**Exercise instructions**:
• A. From the article on alcohol consumption in Germany, extract the passage between "In 2012, Germans" and "and the UK.", inclusive.
• B. According to the article on alcohol consumption in Germany, how much pure alcohol per person did Germans drink in 2012?
• C. Name every country mentioned in the article on alcohol consumption in Germany.

**Source text**:
━━━━━━━━━━━━━━━━
OECD warns Germany to cut down on booze

Besucher posieren am Dienstag, 3. Oktober 2006, in einem Festzelt des Oktoberfestes in Muenchen mit Bier. Das 173. Oktoberfest endet am heutigen Dienstagabend. (AP Photo/Christof Stache) --- Young boys pose with beer mugs during the last day of the 173. beer festival Oktoberfest in Munich, southern Germany, on Tuesday, Oct. 3, 2006. (AP Photo/Christof Stache)

OECD warns Germany to cut down on booze

As some of the biggest boozers among rich countries’ citizens, Germans have been warned that they should cut down on alcohol to safeguard their health and save the taxpayer money.

In 2012, Germans drank significantly more than the average for people in the wealthy countries in the Organization for Economic Co-operation and Development (OECD), at 11 litres of pure alcohol per person compared with 9.1 litres.

That put them in 9th place in a table of OECD and associated countries, falling short of the rich world’s biggest boozers in Estonia, Austria and France, but in the same league as Hungary, Russia and the UK.

While Germans have cut down in the last few years – 1980’s figure was 16.5 litres of pure alcohol – they’re still exposing themselves to a lot of health risks by overindulging.

“Harmful consumption bears a heavy cost on individuals and on society,” OECD Director-General Angel Gurria said in a speech in Paris on Tuesday announcing latest alcohol study.

“When people consume too much alcohol too quickly, they seriously damage their health and put other people’s lives at risk, imposing huge costs on our economies.”

Heavy drinking is extremely concentrated in Germany, with the 20 percent of people who drink the most consuming 60 percent of the country’s total alcohol intake – comparable levels to the UK or Ireland, but far short of Hungarian problem drinkers’ 90 percent share.

OECD figures show that highly-educated German men and women were the most likely to overstep weekly limits.

Well-educated men were half as likely again as the less-educated to be problem drinkers at 15.2 percent compared with 10.6 percent, while well-educated women twice as likely, at 9.2 percent compared with 4.3 percent for less well-educated women.

How to fight heavy drinking

Gurria argues that all OECD countries should introduce a multi-pronged strategy to fight heavy drinking, “combining regulation with medical intervention and price strategies”.
━━━━━━━━━━━━━━━━
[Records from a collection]
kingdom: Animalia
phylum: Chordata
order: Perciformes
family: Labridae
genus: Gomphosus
━━━━━━━━━━━━━━━━
**Task solutions**:
• A.
In 2012, Germans drank significantly more than the average for people in the wealthy countries in the Organization for Economic Co-operation and Development (OECD), at 11 litres of pure alcohol per person compared with 9.1 litres.

That put them in 9th place in a table of OECD and associated countries, falling short of the rich world’s biggest boozers in Estonia, Austria and France, but in the same league as Hungary, Russia and the UK.

• B. 11 litres of pure alcohol per person.

• C. Germany, Estonia, Austria, France, Hungary, Russia, the UK, Ireland